GIVEN RECORDS START

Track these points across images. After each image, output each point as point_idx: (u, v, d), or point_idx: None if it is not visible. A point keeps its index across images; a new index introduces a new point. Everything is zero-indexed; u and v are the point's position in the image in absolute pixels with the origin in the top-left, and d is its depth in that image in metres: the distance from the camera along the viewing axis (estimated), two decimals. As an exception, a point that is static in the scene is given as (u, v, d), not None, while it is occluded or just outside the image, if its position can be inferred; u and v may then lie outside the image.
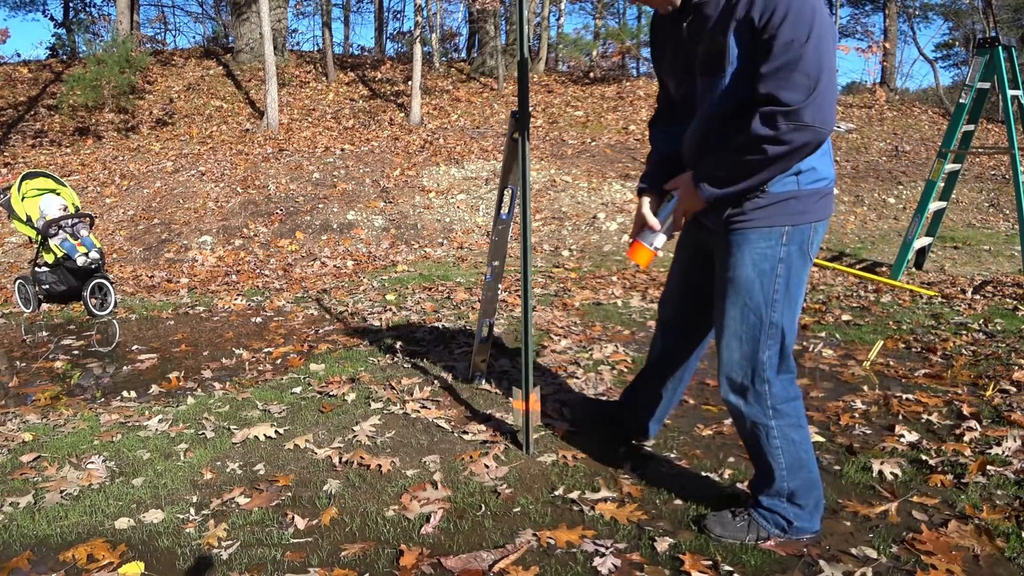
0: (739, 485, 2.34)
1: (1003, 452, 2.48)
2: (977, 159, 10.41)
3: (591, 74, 15.89)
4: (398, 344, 4.04)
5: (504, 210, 2.91)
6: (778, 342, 1.91)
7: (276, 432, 2.82)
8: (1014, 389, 3.13)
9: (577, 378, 3.40)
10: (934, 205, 6.03)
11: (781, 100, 1.65)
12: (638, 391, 2.58)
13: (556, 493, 2.30)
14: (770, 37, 1.65)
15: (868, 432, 2.74)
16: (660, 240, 2.00)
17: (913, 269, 6.23)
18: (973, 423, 2.74)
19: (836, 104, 1.73)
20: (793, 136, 1.66)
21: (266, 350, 4.20)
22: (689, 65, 1.89)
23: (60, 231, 5.38)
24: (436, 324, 4.52)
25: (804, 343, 3.95)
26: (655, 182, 2.08)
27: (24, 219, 5.35)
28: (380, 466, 2.49)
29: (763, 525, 2.01)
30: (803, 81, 1.64)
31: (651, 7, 1.96)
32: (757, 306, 1.89)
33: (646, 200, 2.06)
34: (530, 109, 8.15)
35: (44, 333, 4.88)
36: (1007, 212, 8.52)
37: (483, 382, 3.30)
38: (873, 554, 1.94)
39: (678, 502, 2.24)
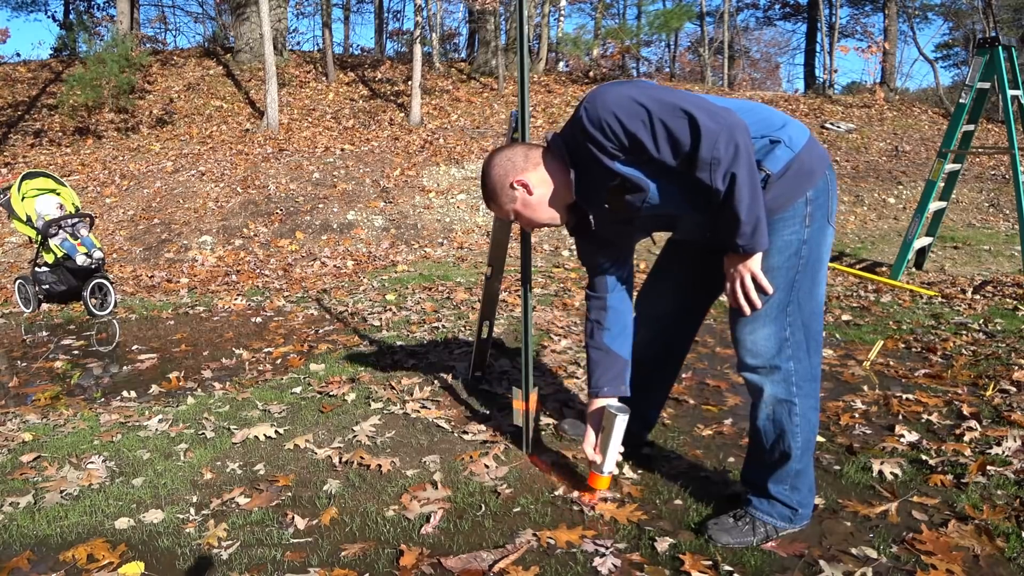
0: (739, 485, 2.34)
1: (1003, 452, 2.48)
2: (977, 159, 10.41)
3: (591, 74, 15.90)
4: (398, 344, 4.04)
5: (504, 210, 2.91)
6: (798, 316, 1.93)
7: (276, 432, 2.82)
8: (1014, 389, 3.13)
9: (577, 378, 3.40)
10: (934, 205, 6.03)
11: (687, 147, 1.75)
12: (636, 390, 2.58)
13: (556, 493, 2.30)
14: (631, 137, 1.77)
15: (868, 432, 2.74)
16: (609, 466, 2.15)
17: (913, 269, 6.23)
18: (973, 423, 2.74)
19: (711, 101, 1.80)
20: (721, 150, 1.72)
21: (266, 350, 4.20)
22: (626, 220, 2.00)
23: (60, 231, 5.38)
24: (436, 324, 4.52)
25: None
26: (606, 389, 2.17)
27: (24, 219, 5.35)
28: (380, 466, 2.49)
29: (767, 520, 2.01)
30: (680, 123, 1.73)
31: (551, 226, 2.11)
32: (781, 290, 1.91)
33: (588, 438, 2.18)
34: (530, 109, 8.14)
35: (44, 333, 4.88)
36: (1007, 212, 8.52)
37: (483, 382, 3.30)
38: (873, 554, 1.94)
39: (678, 502, 2.24)
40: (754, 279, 1.87)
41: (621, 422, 2.09)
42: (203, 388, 3.55)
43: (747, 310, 1.91)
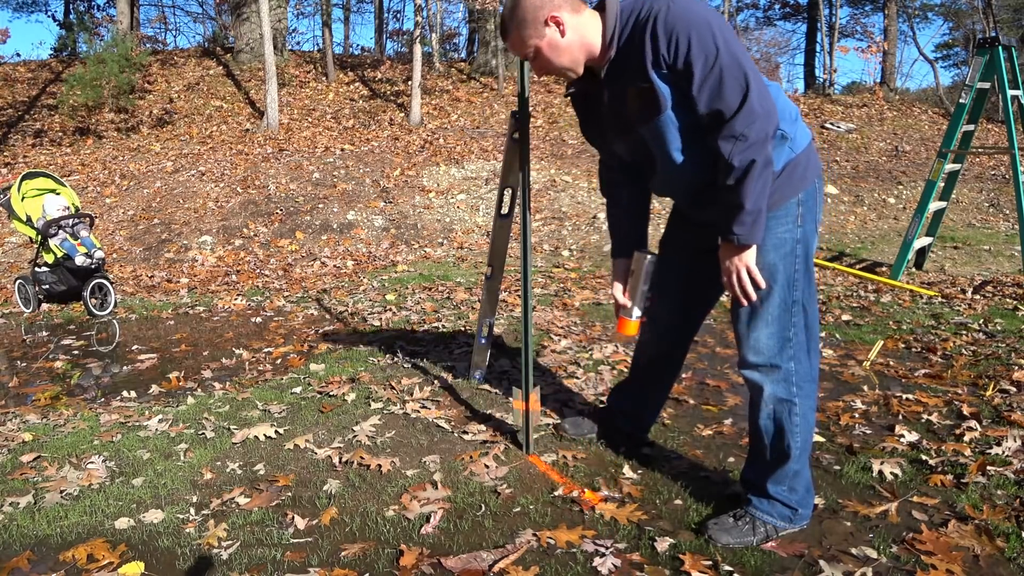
0: (739, 485, 2.34)
1: (1003, 452, 2.48)
2: (977, 159, 10.41)
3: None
4: (398, 344, 4.04)
5: (504, 210, 2.91)
6: (802, 318, 1.94)
7: (276, 432, 2.82)
8: (1014, 389, 3.13)
9: (577, 378, 3.40)
10: (934, 205, 6.03)
11: (725, 109, 1.73)
12: (633, 392, 2.58)
13: (556, 493, 2.30)
14: (687, 65, 1.74)
15: (868, 432, 2.74)
16: (638, 311, 2.20)
17: (913, 269, 6.23)
18: (973, 423, 2.74)
19: (765, 83, 1.80)
20: (753, 131, 1.72)
21: (266, 350, 4.20)
22: (625, 122, 1.95)
23: (60, 231, 5.38)
24: (436, 324, 4.52)
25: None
26: (625, 248, 2.22)
27: (24, 219, 5.35)
28: (380, 466, 2.49)
29: (767, 520, 2.02)
30: (735, 85, 1.72)
31: (562, 76, 2.01)
32: (781, 288, 1.92)
33: (617, 283, 2.22)
34: (530, 109, 8.14)
35: (44, 333, 4.88)
36: (1007, 212, 8.52)
37: (483, 382, 3.30)
38: (873, 554, 1.94)
39: (678, 502, 2.24)
40: (748, 273, 1.87)
41: (650, 265, 2.15)
42: (203, 388, 3.55)
43: (744, 302, 1.92)
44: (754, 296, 1.90)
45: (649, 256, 2.15)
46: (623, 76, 1.87)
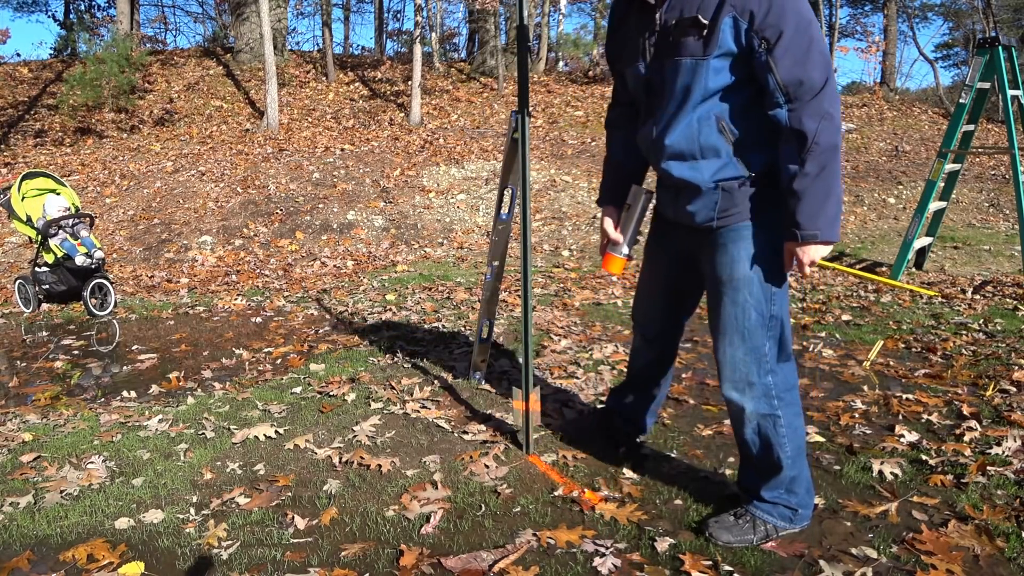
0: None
1: (1003, 452, 2.48)
2: (977, 159, 10.40)
3: (591, 74, 15.89)
4: (398, 344, 4.04)
5: (504, 210, 2.91)
6: (778, 333, 1.93)
7: (276, 432, 2.82)
8: (1014, 389, 3.13)
9: (577, 378, 3.40)
10: (934, 205, 6.02)
11: (808, 81, 1.69)
12: (629, 394, 2.58)
13: (556, 493, 2.30)
14: (776, 26, 1.68)
15: (868, 432, 2.74)
16: (627, 248, 2.17)
17: (913, 269, 6.23)
18: (973, 423, 2.74)
19: None
20: (837, 113, 1.70)
21: (266, 350, 4.20)
22: (660, 49, 1.84)
23: (60, 231, 5.38)
24: (436, 324, 4.52)
25: (804, 343, 3.95)
26: (615, 197, 2.19)
27: (24, 219, 5.35)
28: (380, 466, 2.49)
29: (768, 520, 2.01)
30: (820, 59, 1.70)
31: None
32: (758, 301, 1.89)
33: (608, 219, 2.18)
34: (530, 109, 8.13)
35: (44, 333, 4.87)
36: (1007, 212, 8.51)
37: (483, 382, 3.30)
38: (873, 554, 1.94)
39: (678, 502, 2.24)
40: (813, 263, 1.81)
41: (647, 200, 2.12)
42: (203, 388, 3.55)
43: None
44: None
45: (647, 192, 2.12)
46: (691, 3, 1.77)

GIVEN RECORDS END

- AIM OF THE EXERCISE -
Please return the data above exactly as it stands from the line with "41: (621, 422, 2.09)" to the line with "46: (623, 76, 1.87)", keeping both of those lines but none of the pictures.

- ANSWER FOR THIS EXERCISE -
41: (621, 422, 2.09)
42: (203, 388, 3.55)
43: (747, 310, 1.91)
0: (739, 485, 2.34)
1: (1003, 452, 2.48)
2: (977, 159, 10.41)
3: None
4: (398, 344, 4.04)
5: (504, 210, 2.91)
6: (802, 318, 1.94)
7: (276, 432, 2.82)
8: (1014, 389, 3.13)
9: (577, 378, 3.40)
10: (934, 205, 6.03)
11: (725, 109, 1.73)
12: (633, 392, 2.58)
13: (556, 493, 2.30)
14: (687, 65, 1.74)
15: (868, 432, 2.74)
16: (638, 311, 2.20)
17: (913, 269, 6.23)
18: (973, 423, 2.74)
19: (765, 83, 1.80)
20: (753, 131, 1.72)
21: (266, 350, 4.20)
22: (625, 122, 1.95)
23: (60, 231, 5.38)
24: (436, 324, 4.52)
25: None
26: (625, 248, 2.22)
27: (24, 219, 5.35)
28: (380, 466, 2.49)
29: (767, 520, 2.02)
30: (735, 85, 1.72)
31: (562, 76, 2.01)
32: (781, 288, 1.92)
33: (617, 283, 2.22)
34: (530, 109, 8.14)
35: (44, 333, 4.88)
36: (1007, 212, 8.52)
37: (483, 382, 3.30)
38: (873, 554, 1.94)
39: (678, 502, 2.24)
40: (748, 273, 1.87)
41: (650, 265, 2.15)
42: (203, 388, 3.55)
43: (744, 302, 1.92)
44: (754, 296, 1.90)
45: (649, 256, 2.15)
46: (623, 76, 1.87)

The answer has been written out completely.